In addition to her international career she has performed many times in New Zealand. In 2005 she performed in the Messiah in several performances around New Zealand and sang with Kiri Te Kanawa and Frederica von Stade in Wellington in 2006. She toured a chamber music concert programme with pianist Terence Dennis in 2008. She also sang with Andrea Bocelli at his New Zealand concert in 2008. She then also served as Artist in Residence for the New Zealand Singing School in Napier 2011. Leese with other singers and a pianist formed the Tākiri Ensemble which made its debut tour in 2015, singing a programme of lieder. In 2016 Leese was soloist in Anthony Ritchie's oratorio Gallipoli to the Somme which commemorated the one hundred year anniversary of the Battle of the Somme. It was based on the book of the same name by Alexander Aitken, who was a soldier in the Otago battalion and later professor of mathematics at Edinburgh University. The oratorio had its European premiere, with Leese as a soloist, at the Sheldonian Theatre, Oxford in June 2018. In 2019 Leese and the Tākiri Ensemble performed singer-songwriter Bic Runga's first classical composition. The same year she performed as the Governess in Britten's The Turn of the Screw in Auckland.

In 2021 Leese and tenor Simon O'Neill performed together with the Dunedin Symphony Orchestra.

Leese teaches voice at the University of Otago.

== Awards ==
Leese won the Mobil Song Quest (later the Lexus Song Quest) in 2002 and the MacDonald's Aria Scholarship at the Sydney Opera House in 2003. She received a New Generation Award from the New Zealand Arts Foundation in 2010.

== Personal life ==
Leese married Italian winemaker Stefano Guidi in 2014 and the couple returned to live in New Zealand. In 2016 just before the birth of their first child Guidi was diagnosed with motor neurone disease. In 2020 the couple had their second child, who was born during the COVID-19 lockdown. They live in Dunedin.

A variety of rose has been named after Leese.

# DATA EXTRACTS
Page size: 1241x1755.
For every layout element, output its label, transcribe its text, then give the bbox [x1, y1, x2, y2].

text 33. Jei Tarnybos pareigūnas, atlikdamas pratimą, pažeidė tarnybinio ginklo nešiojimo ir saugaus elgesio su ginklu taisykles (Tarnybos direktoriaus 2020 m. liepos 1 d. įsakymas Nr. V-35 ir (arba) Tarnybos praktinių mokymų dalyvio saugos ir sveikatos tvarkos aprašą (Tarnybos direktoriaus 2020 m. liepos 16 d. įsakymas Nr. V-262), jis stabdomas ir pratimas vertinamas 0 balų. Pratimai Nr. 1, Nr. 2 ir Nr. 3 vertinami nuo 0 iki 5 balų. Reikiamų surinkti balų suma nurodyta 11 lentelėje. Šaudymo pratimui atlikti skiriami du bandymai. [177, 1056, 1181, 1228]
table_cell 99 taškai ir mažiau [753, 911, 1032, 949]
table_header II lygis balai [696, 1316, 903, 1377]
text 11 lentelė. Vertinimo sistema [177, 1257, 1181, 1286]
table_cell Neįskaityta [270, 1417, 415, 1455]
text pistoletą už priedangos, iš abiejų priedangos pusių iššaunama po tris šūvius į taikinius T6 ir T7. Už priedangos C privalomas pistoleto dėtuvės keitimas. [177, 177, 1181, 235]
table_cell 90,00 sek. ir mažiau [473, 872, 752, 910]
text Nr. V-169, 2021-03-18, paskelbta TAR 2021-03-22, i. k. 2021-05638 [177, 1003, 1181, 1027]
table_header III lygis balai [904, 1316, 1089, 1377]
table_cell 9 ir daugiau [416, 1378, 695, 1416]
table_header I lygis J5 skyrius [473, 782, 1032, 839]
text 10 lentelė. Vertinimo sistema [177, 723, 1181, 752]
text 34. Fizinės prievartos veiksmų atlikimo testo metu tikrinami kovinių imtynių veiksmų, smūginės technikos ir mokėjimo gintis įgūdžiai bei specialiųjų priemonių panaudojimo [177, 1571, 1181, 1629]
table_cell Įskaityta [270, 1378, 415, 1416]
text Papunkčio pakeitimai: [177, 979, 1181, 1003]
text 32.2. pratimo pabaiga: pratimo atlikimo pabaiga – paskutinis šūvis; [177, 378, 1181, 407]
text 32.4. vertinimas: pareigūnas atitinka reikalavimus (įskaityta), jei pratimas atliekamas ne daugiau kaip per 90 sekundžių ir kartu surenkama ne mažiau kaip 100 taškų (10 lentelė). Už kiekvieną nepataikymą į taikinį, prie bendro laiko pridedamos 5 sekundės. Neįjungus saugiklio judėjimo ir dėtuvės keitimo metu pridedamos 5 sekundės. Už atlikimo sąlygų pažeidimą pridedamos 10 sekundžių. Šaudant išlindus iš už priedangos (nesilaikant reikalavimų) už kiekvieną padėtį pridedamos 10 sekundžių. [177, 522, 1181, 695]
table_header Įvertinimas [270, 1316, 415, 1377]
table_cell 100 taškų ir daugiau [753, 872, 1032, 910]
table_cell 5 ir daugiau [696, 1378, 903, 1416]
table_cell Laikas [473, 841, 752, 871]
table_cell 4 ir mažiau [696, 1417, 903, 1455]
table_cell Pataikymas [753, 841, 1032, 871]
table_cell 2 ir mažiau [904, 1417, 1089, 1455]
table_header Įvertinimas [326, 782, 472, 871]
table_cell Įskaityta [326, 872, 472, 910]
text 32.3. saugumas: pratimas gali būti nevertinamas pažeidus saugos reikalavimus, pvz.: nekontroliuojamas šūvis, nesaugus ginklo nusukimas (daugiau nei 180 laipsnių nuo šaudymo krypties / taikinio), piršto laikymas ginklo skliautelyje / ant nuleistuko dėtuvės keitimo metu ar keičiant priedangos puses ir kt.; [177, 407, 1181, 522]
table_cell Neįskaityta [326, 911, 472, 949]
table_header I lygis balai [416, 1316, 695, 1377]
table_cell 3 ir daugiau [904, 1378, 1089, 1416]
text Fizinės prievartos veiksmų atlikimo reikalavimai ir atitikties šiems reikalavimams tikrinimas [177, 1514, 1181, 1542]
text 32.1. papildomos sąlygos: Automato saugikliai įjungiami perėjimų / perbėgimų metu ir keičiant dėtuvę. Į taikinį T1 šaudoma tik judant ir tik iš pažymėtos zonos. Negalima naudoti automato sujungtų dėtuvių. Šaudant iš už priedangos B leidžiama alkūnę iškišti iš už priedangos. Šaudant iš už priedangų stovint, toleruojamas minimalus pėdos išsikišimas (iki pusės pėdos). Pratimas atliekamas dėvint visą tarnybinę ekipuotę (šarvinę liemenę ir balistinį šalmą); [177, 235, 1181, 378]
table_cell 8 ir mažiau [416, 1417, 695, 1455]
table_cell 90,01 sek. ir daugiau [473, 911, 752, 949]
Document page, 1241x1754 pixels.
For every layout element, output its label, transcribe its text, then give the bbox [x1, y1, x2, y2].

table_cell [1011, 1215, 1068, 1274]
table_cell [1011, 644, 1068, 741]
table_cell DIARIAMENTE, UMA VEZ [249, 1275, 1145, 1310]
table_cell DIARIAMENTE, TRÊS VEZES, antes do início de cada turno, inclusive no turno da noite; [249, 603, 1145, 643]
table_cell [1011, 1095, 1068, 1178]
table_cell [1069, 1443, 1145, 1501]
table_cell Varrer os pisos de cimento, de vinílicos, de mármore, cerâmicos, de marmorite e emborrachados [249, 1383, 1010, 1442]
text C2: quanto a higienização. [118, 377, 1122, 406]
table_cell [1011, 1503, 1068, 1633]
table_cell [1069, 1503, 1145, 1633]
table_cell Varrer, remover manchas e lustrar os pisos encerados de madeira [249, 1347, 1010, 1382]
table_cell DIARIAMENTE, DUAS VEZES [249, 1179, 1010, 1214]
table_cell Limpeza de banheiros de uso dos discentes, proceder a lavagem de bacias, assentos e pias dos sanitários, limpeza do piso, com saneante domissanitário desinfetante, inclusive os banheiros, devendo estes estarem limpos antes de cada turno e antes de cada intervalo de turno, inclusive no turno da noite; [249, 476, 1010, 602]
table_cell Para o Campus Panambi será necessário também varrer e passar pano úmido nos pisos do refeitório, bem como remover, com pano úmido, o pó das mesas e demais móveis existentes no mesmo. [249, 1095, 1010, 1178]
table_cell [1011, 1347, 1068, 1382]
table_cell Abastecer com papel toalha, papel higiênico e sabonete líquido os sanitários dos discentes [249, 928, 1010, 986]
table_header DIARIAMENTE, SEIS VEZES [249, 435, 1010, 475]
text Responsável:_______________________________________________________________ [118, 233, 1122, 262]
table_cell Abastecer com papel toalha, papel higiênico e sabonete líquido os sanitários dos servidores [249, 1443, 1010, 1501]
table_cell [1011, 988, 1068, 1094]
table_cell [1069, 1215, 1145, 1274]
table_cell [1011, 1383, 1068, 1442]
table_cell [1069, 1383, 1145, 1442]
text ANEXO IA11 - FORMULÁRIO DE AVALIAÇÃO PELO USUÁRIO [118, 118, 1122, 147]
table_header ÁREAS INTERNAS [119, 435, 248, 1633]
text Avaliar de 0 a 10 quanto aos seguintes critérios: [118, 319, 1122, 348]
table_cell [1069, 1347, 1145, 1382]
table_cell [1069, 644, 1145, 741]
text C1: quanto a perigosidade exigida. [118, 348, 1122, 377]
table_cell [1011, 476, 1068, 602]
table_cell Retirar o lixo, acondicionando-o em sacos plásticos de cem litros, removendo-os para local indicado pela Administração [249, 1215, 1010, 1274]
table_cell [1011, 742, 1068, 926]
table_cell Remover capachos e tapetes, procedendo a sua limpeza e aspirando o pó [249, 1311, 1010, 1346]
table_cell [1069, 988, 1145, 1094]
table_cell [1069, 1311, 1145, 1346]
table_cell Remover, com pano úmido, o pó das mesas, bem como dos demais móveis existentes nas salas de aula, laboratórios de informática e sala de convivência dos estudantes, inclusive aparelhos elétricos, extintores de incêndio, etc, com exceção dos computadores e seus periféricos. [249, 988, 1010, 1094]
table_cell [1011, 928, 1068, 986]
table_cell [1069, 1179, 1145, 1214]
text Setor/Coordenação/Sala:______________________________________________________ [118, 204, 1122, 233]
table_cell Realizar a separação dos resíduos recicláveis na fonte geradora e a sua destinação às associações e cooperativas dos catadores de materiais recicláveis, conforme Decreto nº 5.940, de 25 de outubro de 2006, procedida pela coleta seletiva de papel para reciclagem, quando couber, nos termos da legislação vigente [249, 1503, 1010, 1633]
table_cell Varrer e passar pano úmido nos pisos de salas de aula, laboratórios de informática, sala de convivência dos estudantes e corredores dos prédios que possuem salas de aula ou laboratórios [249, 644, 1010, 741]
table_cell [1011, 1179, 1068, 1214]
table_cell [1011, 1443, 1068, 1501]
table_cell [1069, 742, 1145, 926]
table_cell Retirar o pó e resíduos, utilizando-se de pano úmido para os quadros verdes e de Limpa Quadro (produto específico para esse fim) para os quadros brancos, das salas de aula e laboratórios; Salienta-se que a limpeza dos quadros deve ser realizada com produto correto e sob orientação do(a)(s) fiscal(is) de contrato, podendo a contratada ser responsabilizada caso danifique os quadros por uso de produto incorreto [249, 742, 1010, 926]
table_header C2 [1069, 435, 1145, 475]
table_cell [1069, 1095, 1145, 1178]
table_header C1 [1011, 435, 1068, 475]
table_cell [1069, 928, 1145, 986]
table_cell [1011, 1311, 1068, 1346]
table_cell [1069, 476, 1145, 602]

# WORK REQUEST 1
In the Leese biography, what award did Leese receive from the New Zealand Arts Foundation in 2010?
# WORK REQUEST 2
Copy the Leese biography word for word between "Leese teaches voice" and "live in Dunedin.", inclusive.
The records were taken from a different source than the Leese biography.

# FINAL ANSWER 1
A New Generation Award.

# FINAL ANSWER 2
Leese teaches voice at the University of Otago.

== Awards ==
Leese won the Mobil Song Quest (later the Lexus Song Quest) in 2002 and the MacDonald's Aria Scholarship at the Sydney Opera House in 2003. She received a New Generation Award from the New Zealand Arts Foundation in 2010.

== Personal life ==
Leese married Italian winemaker Stefano Guidi in 2014 and the couple returned to live in New Zealand. In 2016 just before the birth of their first child Guidi was diagnosed with motor neurone disease. In 2020 the couple had their second child, who was born during the COVID-19 lockdown. They live in Dunedin.